→ REQUIRED ACTION:
Repeat exactly, and only, the lines from the one containing "Inkl der 3 vorhandenen..." through the end of the records.

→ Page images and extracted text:
* * *
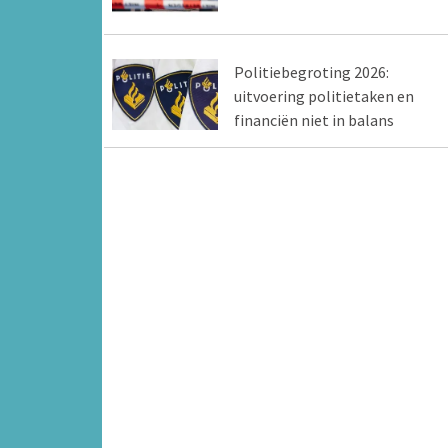
Politiebegroting 2026:
uitvoering politietaken en
financiën niet in balans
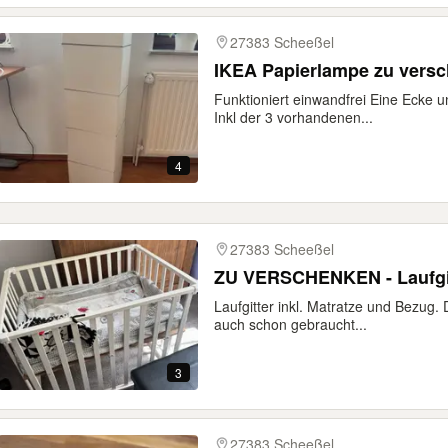
27383 Scheeßel
IKEA Papierlampe zu vers
Funktioniert einwandfrei Eine Ecke u
Inkl der 3 vorhandenen...
4
27383 Scheeßel
ZU VERSCHENKEN - Laufgi
Laufgitter inkl. Matratze und Bezug.
auch schon gebraucht...
3
27383 Scheeßel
* * *
→ SOLUTION TO THIS PROBLEM:
Inkl der 3 vorhandenen...
4
27383 Scheeßel
ZU VERSCHENKEN - Laufgi
Laufgitter inkl. Matratze und Bezug.
auch schon gebraucht...
3
27383 Scheeßel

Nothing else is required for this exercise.